Research object recognition

reinzor commented 7 years ago

(issue edited by @LoyVanBeek) Our performance at RoboCup in japan was .... The feeling is we do OK when testing but not during actual challenges. Before we start making wild guesses, we need to check out current performance and be able to compare performance.

There are several tracks to work on:

Other implementations

[x] Study TDP and create an overview of the methods used by other teams :point_right: Overview
[x] ~(#508) Search the web for state of the art detection algorithms~
[x] What cloud based object recognition services do exist and how do they perform? Custom labels possible? :point_right: https://github.com/tue-robotics/tue_robocup/issues/395#issuecomment-341902436
[x] ~(#503) Try the detect net example from NVidia dusty page~
[x] Investigate if it's feasible to train your own detectnet wich such a small dataset, retraining? :point_right: https://github.com/tue-robotics/tue_robocup/issues/395#issuecomment-341906630
[x] (#505) A difficulty with EDs segmentation from depth is that it doesn't work on translucent objects. How can we improve that? There was a RoboCup team that could detect translucent objects some time ago.

Improvements on current implementation (i.e. inception_v3 retrained on RoboCup data)

[x] (#502) Automatically augment training data with noise, occlusions, warps, shears etc. There is a way to do this, but how to activate it? (Also see http://tflearn.org/data_augmentation/)

(Chart interpretation exercises)
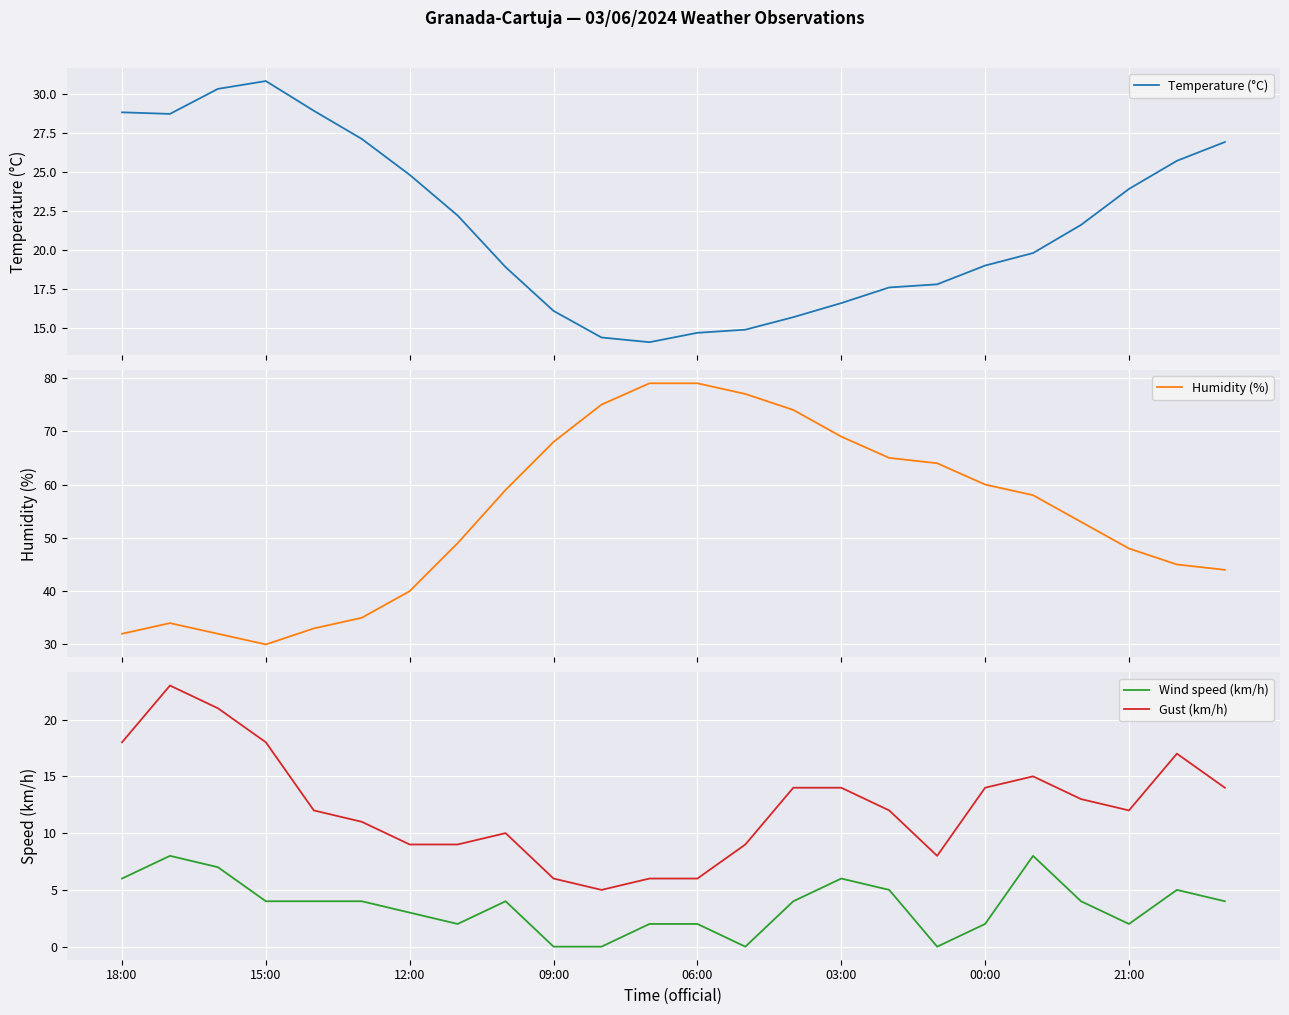

True or false: Gust (km/h) and Wind speed (km/h) cross at least once.

False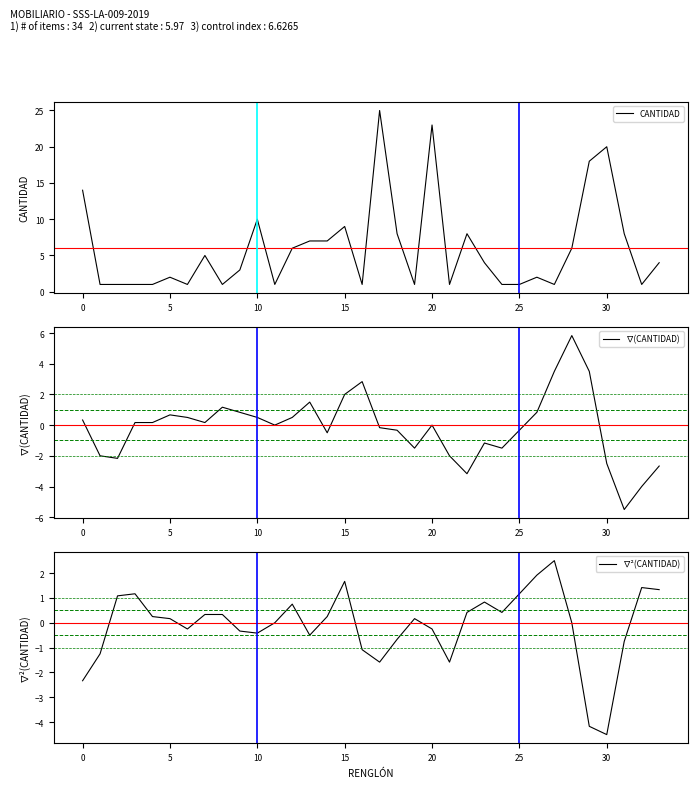

Read the ∇(CANTIDAD) value at 24.

-1.5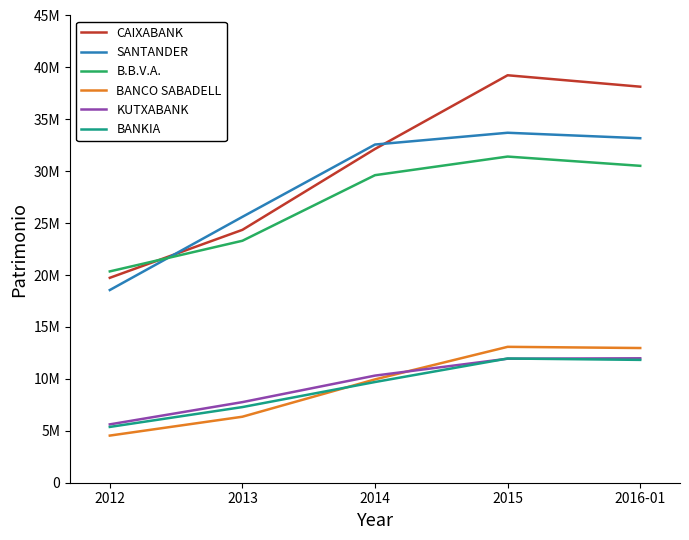

True or false: KUTXABANK has a value of 7763145 at 2013.

True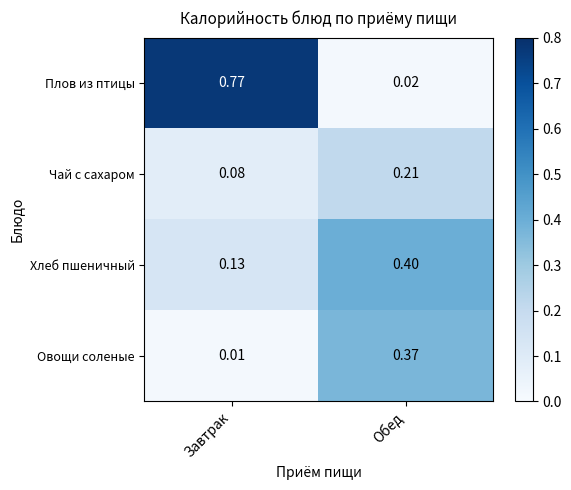

At which category is the sum across all series the highest?

Обед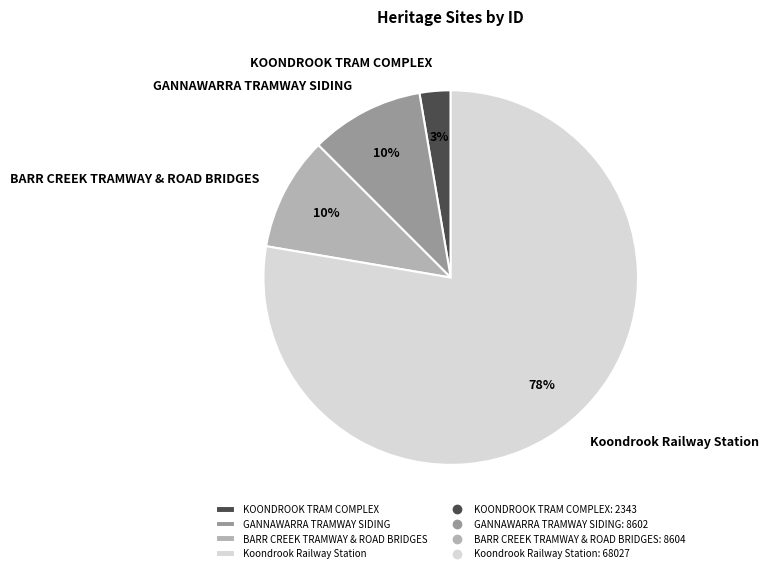

Between KOONDROOK TRAM COMPLEX and Koondrook Railway Station, which is larger?

Koondrook Railway Station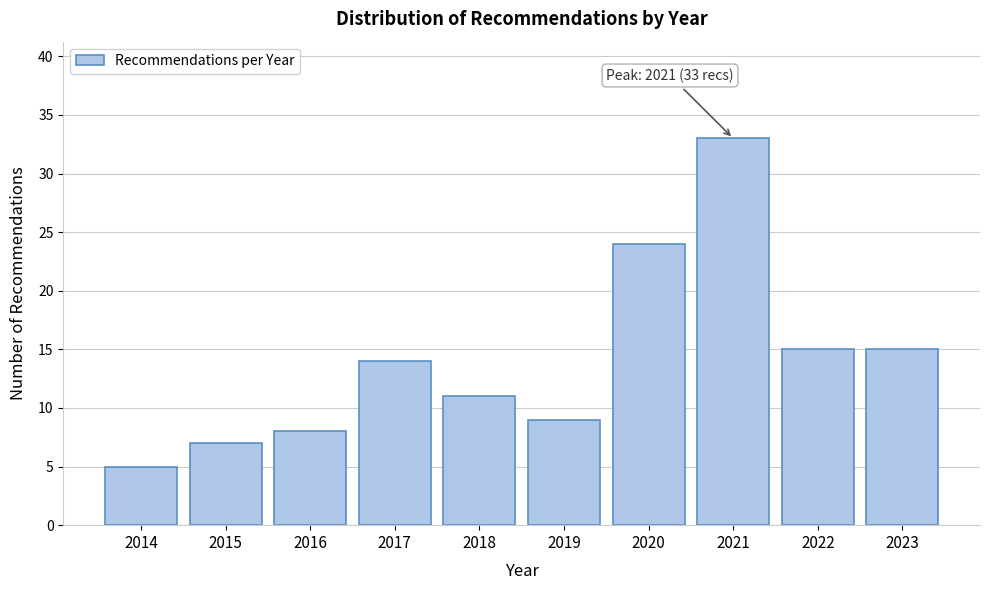

Reading left to right, extract all data points from this chart.

5	7	8	14	11	9	24	33	15	15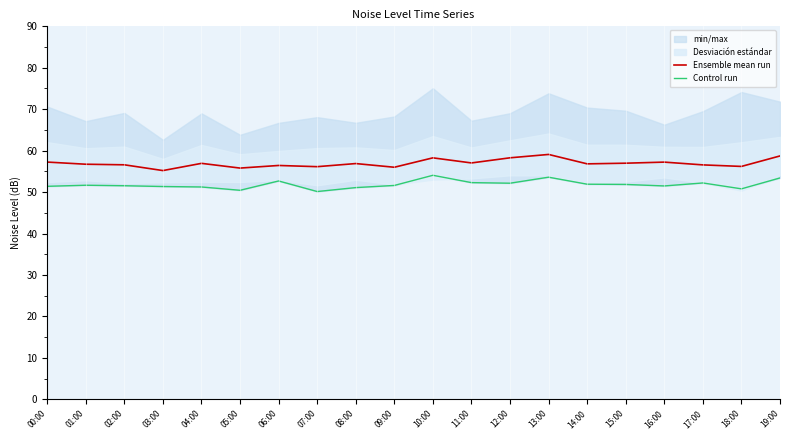

What is the sum of the Ensemble mean run values at 16:00 and 05:00?

113.0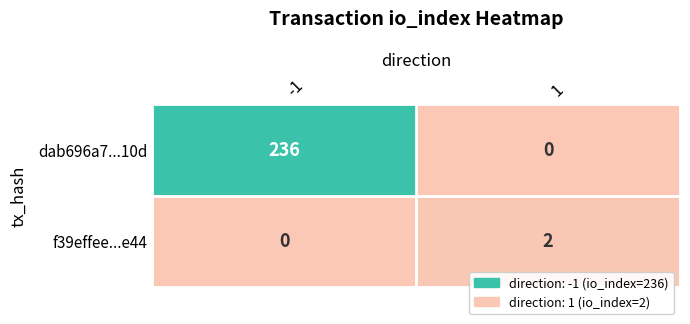

What is the difference between the dab696a7...10d values at 1 and -1?

236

### Required actions
(a) Decide whether each statement agrees with the object recognition issue, answering yes or no and quoting the words of the text that settle it: (i) The team felt it did well in testing but not during actual challenges. (ii) ED's segmentation from depth works on translucent objects. (iii) The current implementation is inception_v3 retrained on RoboCup data.
(b) Rewrite the object recognition issue starting at "[x] (#502) Automatically" and ending at "(Also see http://tflearn.org/data_augmentation/)", with "occlusions" changed to "blur".
(c) Pick up the object recognition issue after its final line and continue writing it.

### Responses by item number
(a)
(i) Yes: "The feeling is we do OK when testing but not during actual challenges."
(ii) No: "A difficulty with EDs segmentation from depth is that it doesn't work on translucent objects."
(iii) Yes: "Improvements on current implementation (i.e. inception_v3 retrained on RoboCup data)"

(b)
[x] (#502) Automatically augment training data with noise, blur, warps, shears etc. There is a way to do this, but how to activate it? (Also see http://tflearn.org/data_augmentation/)

(c)
[x] ~Investigate deployment Jetsons using tensorrt.~ Conclusion: runs fine as it is.
[x] (#509)Measure influence of a margin around the ED-based segmentation. Conclusion: current margin is about the optimum.
[x] ~(#504)High effort: Refactor ED segmentation to separate ROS service. Allows to plug in different segmenters. RGB(D?) image in --> masked image out~
[ ] (#521) determine optimal parameters for training: batch size and steps

(Tools to) measure object recognition performance

[x] Create easy way to measure accuracy over a test_validation set on certain training data :point_right: https://github.com/tue-robotics/image_recognition/pull/30

Measure object recognition performance

[x] Get lots of images via "amigo, inspect the cabinet/bookcase/dinnertable" and put those in MEGA (#507)
[x] (#510) Compare the accuracy of a classifier when trained on N classes. Does the accuracy diminish with increasing N classes and how much? Conclusion: Reduce number of classes. So remove classes, which can't be detected. (Maybe also the classes that are always classified wrong/always have a too low probability.)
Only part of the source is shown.